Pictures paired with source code
────────────────────────────────────────
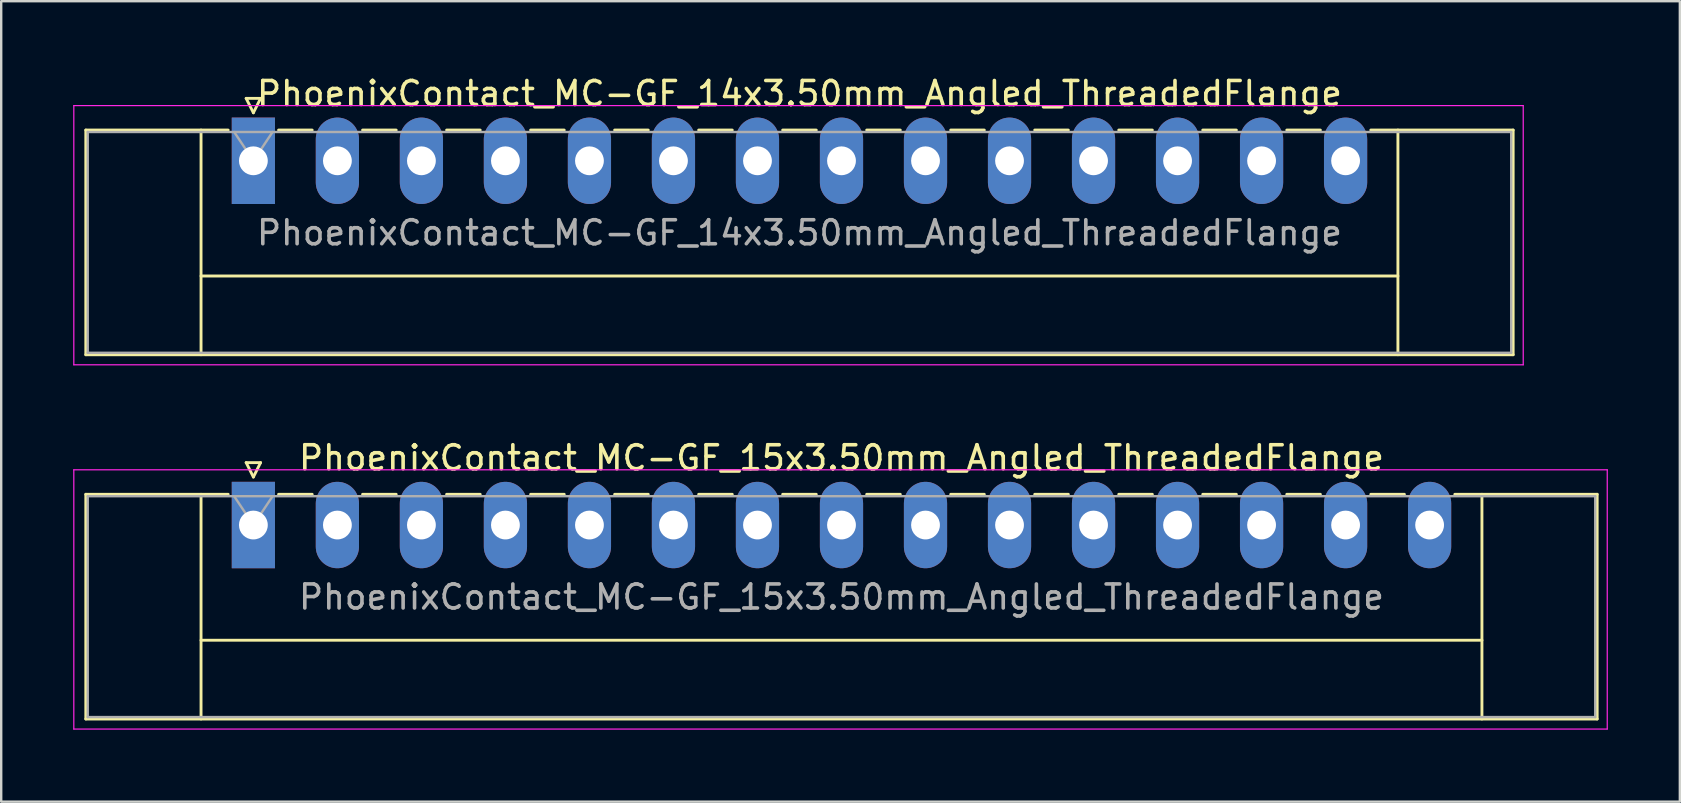
<source format=kicad_pcb>
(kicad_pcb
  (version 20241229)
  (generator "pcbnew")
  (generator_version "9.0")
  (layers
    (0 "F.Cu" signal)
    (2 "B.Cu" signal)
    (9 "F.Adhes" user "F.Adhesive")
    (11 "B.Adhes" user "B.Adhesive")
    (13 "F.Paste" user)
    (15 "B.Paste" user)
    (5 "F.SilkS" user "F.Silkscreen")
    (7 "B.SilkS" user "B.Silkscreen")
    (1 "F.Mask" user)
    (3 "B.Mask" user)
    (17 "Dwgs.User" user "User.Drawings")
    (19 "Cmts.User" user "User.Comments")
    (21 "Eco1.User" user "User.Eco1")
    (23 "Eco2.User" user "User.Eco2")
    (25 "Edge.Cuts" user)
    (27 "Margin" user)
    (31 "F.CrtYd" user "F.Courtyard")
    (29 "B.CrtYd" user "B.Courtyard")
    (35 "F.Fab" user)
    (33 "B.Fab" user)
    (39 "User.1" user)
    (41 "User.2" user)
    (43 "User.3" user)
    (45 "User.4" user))
  (footprint "PhoenixContact_MC-GF_15x3.50mm_Angled_ThreadedFlange"
    (layer "F.Cu")
    (at 7.505 18.822)
    (property "Reference" "PhoenixContact_MC-GF_15x3.50mm_Angled_ThreadedFlange" (at 24.5 -2.8 0) (layer "F.SilkS") (effects (font (size 1 1) (thickness 0.15))))
    (attr through_hole)
    (fp_line (start -6.98 -1.28) (end -6.98 8.08) (stroke (width 0.12) (type solid)) (layer "F.SilkS"))
    (fp_line (start -6.98 -1.28) (end -1.05 -1.28) (stroke (width 0.12) (type solid)) (layer "F.SilkS"))
    (fp_line (start -6.98 8.08) (end 55.98 8.08) (stroke (width 0.12) (type solid)) (layer "F.SilkS"))
    (fp_line (start -2.18 -1.28) (end -2.18 8.08) (stroke (width 0.12) (type solid)) (layer "F.SilkS"))
    (fp_line (start -2.18 4.8) (end 51.18 4.8) (stroke (width 0.12) (type solid)) (layer "F.SilkS"))
    (fp_line (start -0.3 -2.6) (end 0.3 -2.6) (stroke (width 0.12) (type solid)) (layer "F.SilkS"))
    (fp_line (start 0 -2) (end -0.3 -2.6) (stroke (width 0.12) (type solid)) (layer "F.SilkS"))
    (fp_line (start 0.3 -2.6) (end 0 -2) (stroke (width 0.12) (type solid)) (layer "F.SilkS"))
    (fp_line (start 1.05 -1.28) (end 2.45 -1.28) (stroke (width 0.12) (type solid)) (layer "F.SilkS"))
    (fp_line (start 4.55 -1.28) (end 5.95 -1.28) (stroke (width 0.12) (type solid)) (layer "F.SilkS"))
    (fp_line (start 8.05 -1.28) (end 9.45 -1.28) (stroke (width 0.12) (type solid)) (layer "F.SilkS"))
    (fp_line (start 11.55 -1.28) (end 12.95 -1.28) (stroke (width 0.12) (type solid)) (layer "F.SilkS"))
    (fp_line (start 15.05 -1.28) (end 16.45 -1.28) (stroke (width 0.12) (type solid)) (layer "F.SilkS"))
    (fp_line (start 18.55 -1.28) (end 19.95 -1.28) (stroke (width 0.12) (type solid)) (layer "F.SilkS"))
    (fp_line (start 22.05 -1.28) (end 23.45 -1.28) (stroke (width 0.12) (type solid)) (layer "F.SilkS"))
    (fp_line (start 25.55 -1.28) (end 26.95 -1.28) (stroke (width 0.12) (type solid)) (layer "F.SilkS"))
    (fp_line (start 29.05 -1.28) (end 30.45 -1.28) (stroke (width 0.12) (type solid)) (layer "F.SilkS"))
    (fp_line (start 32.55 -1.28) (end 33.95 -1.28) (stroke (width 0.12) (type solid)) (layer "F.SilkS"))
    (fp_line (start 36.05 -1.28) (end 37.45 -1.28) (stroke (width 0.12) (type solid)) (layer "F.SilkS"))
    (fp_line (start 39.55 -1.28) (end 40.95 -1.28) (stroke (width 0.12) (type solid)) (layer "F.SilkS"))
    (fp_line (start 43.05 -1.28) (end 44.45 -1.28) (stroke (width 0.12) (type solid)) (layer "F.SilkS"))
    (fp_line (start 46.55 -1.28) (end 47.95 -1.28) (stroke (width 0.12) (type solid)) (layer "F.SilkS"))
    (fp_line (start 51.18 -1.28) (end 51.18 8.08) (stroke (width 0.12) (type solid)) (layer "F.SilkS"))
    (fp_line (start 55.98 -1.28) (end 50.05 -1.28) (stroke (width 0.12) (type solid)) (layer "F.SilkS"))
    (fp_line (start 55.98 8.08) (end 55.98 -1.28) (stroke (width 0.12) (type solid)) (layer "F.SilkS"))
    (fp_line (start -7.48 -2.3) (end -7.48 8.5) (stroke (width 0.05) (type solid)) (layer "F.CrtYd"))
    (fp_line (start -7.48 8.5) (end 56.4 8.5) (stroke (width 0.05) (type solid)) (layer "F.CrtYd"))
    (fp_line (start 56.4 -2.3) (end -7.48 -2.3) (stroke (width 0.05) (type solid)) (layer "F.CrtYd"))
    (fp_line (start 56.4 8.5) (end 56.4 -2.3) (stroke (width 0.05) (type solid)) (layer "F.CrtYd"))
    (fp_line (start -6.9 -1.2) (end -6.9 8) (stroke (width 0.1) (type solid)) (layer "F.Fab"))
    (fp_line (start -6.9 8) (end 55.9 8) (stroke (width 0.1) (type solid)) (layer "F.Fab"))
    (fp_line (start 0 0) (end -0.8 -1.2) (stroke (width 0.1) (type solid)) (layer "F.Fab"))
    (fp_line (start 0.8 -1.2) (end 0 0) (stroke (width 0.1) (type solid)) (layer "F.Fab"))
    (fp_line (start 55.9 -1.2) (end -6.9 -1.2) (stroke (width 0.1) (type solid)) (layer "F.Fab"))
    (fp_line (start 55.9 8) (end 55.9 -1.2) (stroke (width 0.1) (type solid)) (layer "F.Fab"))
    (fp_text user "${REFERENCE}" (at 24.5 3 0) (layer "F.Fab") (effects (font (size 1 1) (thickness 0.15))))
    (pad "1" thru_hole rect (at 0 0) (size 1.8 3.6) (drill 1.2) (layers "*.Cu" "*.Mask"))
    (pad "2" thru_hole oval (at 3.5 0) (size 1.8 3.6) (drill 1.2) (layers "*.Cu" "*.Mask"))
    (pad "3" thru_hole oval (at 7 0) (size 1.8 3.6) (drill 1.2) (layers "*.Cu" "*.Mask"))
    (pad "4" thru_hole oval (at 10.5 0) (size 1.8 3.6) (drill 1.2) (layers "*.Cu" "*.Mask"))
    (pad "5" thru_hole oval (at 14 0) (size 1.8 3.6) (drill 1.2) (layers "*.Cu" "*.Mask"))
    (pad "6" thru_hole oval (at 17.5 0) (size 1.8 3.6) (drill 1.2) (layers "*.Cu" "*.Mask"))
    (pad "7" thru_hole oval (at 21 0) (size 1.8 3.6) (drill 1.2) (layers "*.Cu" "*.Mask"))
    (pad "8" thru_hole oval (at 24.5 0) (size 1.8 3.6) (drill 1.2) (layers "*.Cu" "*.Mask"))
    (pad "9" thru_hole oval (at 28 0) (size 1.8 3.6) (drill 1.2) (layers "*.Cu" "*.Mask"))
    (pad "10" thru_hole oval (at 31.5 0) (size 1.8 3.6) (drill 1.2) (layers "*.Cu" "*.Mask"))
    (pad "11" thru_hole oval (at 35 0) (size 1.8 3.6) (drill 1.2) (layers "*.Cu" "*.Mask"))
    (pad "12" thru_hole oval (at 38.5 0) (size 1.8 3.6) (drill 1.2) (layers "*.Cu" "*.Mask"))
    (pad "13" thru_hole oval (at 42 0) (size 1.8 3.6) (drill 1.2) (layers "*.Cu" "*.Mask"))
    (pad "14" thru_hole oval (at 45.5 0) (size 1.8 3.6) (drill 1.2) (layers "*.Cu" "*.Mask"))
    (pad "15" thru_hole oval (at 49 0) (size 1.8 3.6) (drill 1.2) (layers "*.Cu" "*.Mask")))
  (footprint "PhoenixContact_MC-GF_14x3.50mm_Angled_ThreadedFlange"
    (layer "F.Cu")
    (at 7.505 3.648)
    (property "Reference" "PhoenixContact_MC-GF_14x3.50mm_Angled_ThreadedFlange" (at 22.75 -2.8 0) (layer "F.SilkS") (effects (font (size 1 1) (thickness 0.15))))
    (attr through_hole)
    (fp_line (start -6.98 -1.28) (end -6.98 8.08) (stroke (width 0.12) (type solid)) (layer "F.SilkS"))
    (fp_line (start -6.98 -1.28) (end -1.05 -1.28) (stroke (width 0.12) (type solid)) (layer "F.SilkS"))
    (fp_line (start -6.98 8.08) (end 52.48 8.08) (stroke (width 0.12) (type solid)) (layer "F.SilkS"))
    (fp_line (start -2.18 -1.28) (end -2.18 8.08) (stroke (width 0.12) (type solid)) (layer "F.SilkS"))
    (fp_line (start -2.18 4.8) (end 47.68 4.8) (stroke (width 0.12) (type solid)) (layer "F.SilkS"))
    (fp_line (start -0.3 -2.6) (end 0.3 -2.6) (stroke (width 0.12) (type solid)) (layer "F.SilkS"))
    (fp_line (start 0 -2) (end -0.3 -2.6) (stroke (width 0.12) (type solid)) (layer "F.SilkS"))
    (fp_line (start 0.3 -2.6) (end 0 -2) (stroke (width 0.12) (type solid)) (layer "F.SilkS"))
    (fp_line (start 1.05 -1.28) (end 2.45 -1.28) (stroke (width 0.12) (type solid)) (layer "F.SilkS"))
    (fp_line (start 4.55 -1.28) (end 5.95 -1.28) (stroke (width 0.12) (type solid)) (layer "F.SilkS"))
    (fp_line (start 8.05 -1.28) (end 9.45 -1.28) (stroke (width 0.12) (type solid)) (layer "F.SilkS"))
    (fp_line (start 11.55 -1.28) (end 12.95 -1.28) (stroke (width 0.12) (type solid)) (layer "F.SilkS"))
    (fp_line (start 15.05 -1.28) (end 16.45 -1.28) (stroke (width 0.12) (type solid)) (layer "F.SilkS"))
    (fp_line (start 18.55 -1.28) (end 19.95 -1.28) (stroke (width 0.12) (type solid)) (layer "F.SilkS"))
    (fp_line (start 22.05 -1.28) (end 23.45 -1.28) (stroke (width 0.12) (type solid)) (layer "F.SilkS"))
    (fp_line (start 25.55 -1.28) (end 26.95 -1.28) (stroke (width 0.12) (type solid)) (layer "F.SilkS"))
    (fp_line (start 29.05 -1.28) (end 30.45 -1.28) (stroke (width 0.12) (type solid)) (layer "F.SilkS"))
    (fp_line (start 32.55 -1.28) (end 33.95 -1.28) (stroke (width 0.12) (type solid)) (layer "F.SilkS"))
    (fp_line (start 36.05 -1.28) (end 37.45 -1.28) (stroke (width 0.12) (type solid)) (layer "F.SilkS"))
    (fp_line (start 39.55 -1.28) (end 40.95 -1.28) (stroke (width 0.12) (type solid)) (layer "F.SilkS"))
    (fp_line (start 43.05 -1.28) (end 44.45 -1.28) (stroke (width 0.12) (type solid)) (layer "F.SilkS"))
    (fp_line (start 47.68 -1.28) (end 47.68 8.08) (stroke (width 0.12) (type solid)) (layer "F.SilkS"))
    (fp_line (start 52.48 -1.28) (end 46.55 -1.28) (stroke (width 0.12) (type solid)) (layer "F.SilkS"))
    (fp_line (start 52.48 8.08) (end 52.48 -1.28) (stroke (width 0.12) (type solid)) (layer "F.SilkS"))
    (fp_line (start -7.48 -2.3) (end -7.48 8.5) (stroke (width 0.05) (type solid)) (layer "F.CrtYd"))
    (fp_line (start -7.48 8.5) (end 52.9 8.5) (stroke (width 0.05) (type solid)) (layer "F.CrtYd"))
    (fp_line (start 52.9 -2.3) (end -7.48 -2.3) (stroke (width 0.05) (type solid)) (layer "F.CrtYd"))
    (fp_line (start 52.9 8.5) (end 52.9 -2.3) (stroke (width 0.05) (type solid)) (layer "F.CrtYd"))
    (fp_line (start -6.9 -1.2) (end -6.9 8) (stroke (width 0.1) (type solid)) (layer "F.Fab"))
    (fp_line (start -6.9 8) (end 52.4 8) (stroke (width 0.1) (type solid)) (layer "F.Fab"))
    (fp_line (start 0 0) (end -0.8 -1.2) (stroke (width 0.1) (type solid)) (layer "F.Fab"))
    (fp_line (start 0.8 -1.2) (end 0 0) (stroke (width 0.1) (type solid)) (layer "F.Fab"))
    (fp_line (start 52.4 -1.2) (end -6.9 -1.2) (stroke (width 0.1) (type solid)) (layer "F.Fab"))
    (fp_line (start 52.4 8) (end 52.4 -1.2) (stroke (width 0.1) (type solid)) (layer "F.Fab"))
    (fp_text user "${REFERENCE}" (at 22.75 3 0) (layer "F.Fab") (effects (font (size 1 1) (thickness 0.15))))
    (pad "1" thru_hole rect (at 0 0) (size 1.8 3.6) (drill 1.2) (layers "*.Cu" "*.Mask"))
    (pad "2" thru_hole oval (at 3.5 0) (size 1.8 3.6) (drill 1.2) (layers "*.Cu" "*.Mask"))
    (pad "3" thru_hole oval (at 7 0) (size 1.8 3.6) (drill 1.2) (layers "*.Cu" "*.Mask"))
    (pad "4" thru_hole oval (at 10.5 0) (size 1.8 3.6) (drill 1.2) (layers "*.Cu" "*.Mask"))
    (pad "5" thru_hole oval (at 14 0) (size 1.8 3.6) (drill 1.2) (layers "*.Cu" "*.Mask"))
    (pad "6" thru_hole oval (at 17.5 0) (size 1.8 3.6) (drill 1.2) (layers "*.Cu" "*.Mask"))
    (pad "7" thru_hole oval (at 21 0) (size 1.8 3.6) (drill 1.2) (layers "*.Cu" "*.Mask"))
    (pad "8" thru_hole oval (at 24.5 0) (size 1.8 3.6) (drill 1.2) (layers "*.Cu" "*.Mask"))
    (pad "9" thru_hole oval (at 28 0) (size 1.8 3.6) (drill 1.2) (layers "*.Cu" "*.Mask"))
    (pad "10" thru_hole oval (at 31.5 0) (size 1.8 3.6) (drill 1.2) (layers "*.Cu" "*.Mask"))
    (pad "11" thru_hole oval (at 35 0) (size 1.8 3.6) (drill 1.2) (layers "*.Cu" "*.Mask"))
    (pad "12" thru_hole oval (at 38.5 0) (size 1.8 3.6) (drill 1.2) (layers "*.Cu" "*.Mask"))
    (pad "13" thru_hole oval (at 42 0) (size 1.8 3.6) (drill 1.2) (layers "*.Cu" "*.Mask"))
    (pad "14" thru_hole oval (at 45.5 0) (size 1.8 3.6) (drill 1.2) (layers "*.Cu" "*.Mask")))
  (gr_rect
    (start -3 -3)
    (end 66.93 30.346)
    (stroke (width 0.1) (type default))
    (fill no)
    (layer "Edge.Cuts")))
</source>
────────────────────────────────────────
Problem to work on: Find the lines above that contain the word "font" and collect them.

Response for this exercise:
    (property "Reference" "PhoenixContact_MC-GF_15x3.50mm_Angled_ThreadedFlange" (at 24.5 -2.8 0) (layer "F.SilkS") (effects (font (size 1 1) (thickness 0.15))))
    (fp_text user "${REFERENCE}" (at 24.5 3 0) (layer "F.Fab") (effects (font (size 1 1) (thickness 0.15))))
    (property "Reference" "PhoenixContact_MC-GF_14x3.50mm_Angled_ThreadedFlange" (at 22.75 -2.8 0) (layer "F.SilkS") (effects (font (size 1 1) (thickness 0.15))))
    (fp_text user "${REFERENCE}" (at 22.75 3 0) (layer "F.Fab") (effects (font (size 1 1) (thickness 0.15))))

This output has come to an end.